- _提示された抜粋_
□ □ □ □ □

銀幕の愉楽

劇場で観た映画のことを中心に、適当に無責任に書いています。

【映画】DOGMAN ドッグマン

映画日誌’24-16:DOGMAN ドッグマン

introduction:

『レオン』のリュック・ベッソンが実際の事件に着想を得て監督・脚本を手がけたバイオレンスアクション。“ドッグマン”と呼ばれるダークヒーローの壮絶な人生を描く。『アンチヴァイラル』『ゲット・アウト』などのケイレブ・ランドリー・ジョーンズが主演を務め、『アルゴ』などのクリストファー・デナムらが共演する。2023年・第80回ベネチア国際映画祭コンペティション部門出品。(2023年 フランス)

story:

ある夜、一台のトラックが警察に止められる。運転席には負傷した女装した男、荷台には十数匹の犬。“ドッグマン”と呼ばれるその男は、拘留所で自らの半生について語り始める。犬小屋で育てられた男ダグラスは、成長していくなかで恋を経験し、世間になじもうとするも失恋によって深く傷ついていく。犬たちの愛に何度も助けられてきた彼は、生きていくために犬たちとともに犯罪に手を染めるが、「死刑執行人」と呼ばれるギャングに目をつけられてしまう。

review:

「レオンの衝撃から30年」って間のキャリアがなかったことにされているリュック・ベッソンの新作観てきた。ジャン=ジャック・ベネックスレオス・カラックスとともに「恐るべき子供たち」と呼ばれ、ヌーヴェル・ヴァーグ以後のフランス映画界に「新しい波」をもたらしたはずの天才は、2000年代には映像作家としての輝きを失っていったように思う。そういえば広末とすったもんだした『WASABI』ってあったねぇ。2018年頃には性的暴行容疑で告発されたりもして、世の中的には「終わった人」の印象も強い。

□ □ □ □ □

- _抽出データ_
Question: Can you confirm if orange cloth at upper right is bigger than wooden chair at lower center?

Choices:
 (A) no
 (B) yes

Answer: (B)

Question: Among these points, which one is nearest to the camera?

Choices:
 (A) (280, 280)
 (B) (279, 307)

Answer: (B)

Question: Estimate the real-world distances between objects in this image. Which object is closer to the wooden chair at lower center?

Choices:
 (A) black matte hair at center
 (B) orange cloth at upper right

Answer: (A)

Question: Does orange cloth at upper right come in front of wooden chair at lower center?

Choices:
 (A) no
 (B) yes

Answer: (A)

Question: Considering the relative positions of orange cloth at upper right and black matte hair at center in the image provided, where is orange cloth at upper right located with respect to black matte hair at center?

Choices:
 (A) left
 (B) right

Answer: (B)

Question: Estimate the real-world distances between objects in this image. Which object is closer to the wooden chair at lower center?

□ □ □ □ □

- _実施する課題_
(1) 映画『DOGMAN ドッグマン』の記事について、次の(a)〜(c)が記事の内容と合っているかを「はい」か「いいえ」で答え、判断の根拠となる記事の語句をそのまま引用してください。(a) 本作は2023年の第80回ベネチア国際映画祭でコンペティション部門に出品された。(b) ダグラスは犬小屋で育てられた。(c) 本作の主演はクリストファー・デナムである。
(2) 映画『DOGMAN ドッグマン』の記事で、二重かぎ括弧『』に入れて示されている作品名をすべて挙げてください。
(3) 映画『DOGMAN ドッグマン』の記事を、その最後の文の後から書き進めてください。
記録はこの作業には一切関わりません。

- _課題の解答_
(1)
(a) はい。「2023年・第80回ベネチア国際映画祭コンペティション部門出品」
(b) はい。「犬小屋で育てられた男ダグラス」
(c) いいえ。「ケイレブ・ランドリー・ジョーンズが主演を務め」

(2) 『レオン』、『アンチヴァイラル』、『ゲット・アウト』、『アルゴ』、『WASABI』

(3)
そんなリュック・ベッソンが、父親によって犬小屋に監禁されていた少年の実話に触発されて「ドッグマン」というダークヒーローを誕生させ、完全復活を果たした(と言われている)。父親によって犬小屋に放り込まれ、激しい暴力に晒されながら育ち、失恋や裏切りに傷付き絶望しながらも、生きる術を求めて犬たちと共に犯罪にすら手を染めてしまう「ドッグマン」ことダグラス。精神科医との対話を通して、運命に見放された彼の数奇で凄絶な生い立ち、長い苦しみが淡々と回想されていく。

家族や社会に虐げられ、心身ともに満身創痍になりながらも人間性と尊厳を損なわないダグラスの生き様に心を掴まれてしまう。生活苦の果てにドラッグクイーンとして才能を開花させつつ、これが想像を絶するわんこ使いなのである。彼が犬たちと以心伝心だとして、いくらなんでも犬が賢すぎるが、そこはベッソン先生のファンタジーということでいいじゃないか。んな馬鹿なと思うけど、映像の力と面白さのほうが上回って不思議な説得力がある。そして宗教的なモチーフで描かれる意味深なラストシーンが、いっそう物語の寓話性を呼び起こす。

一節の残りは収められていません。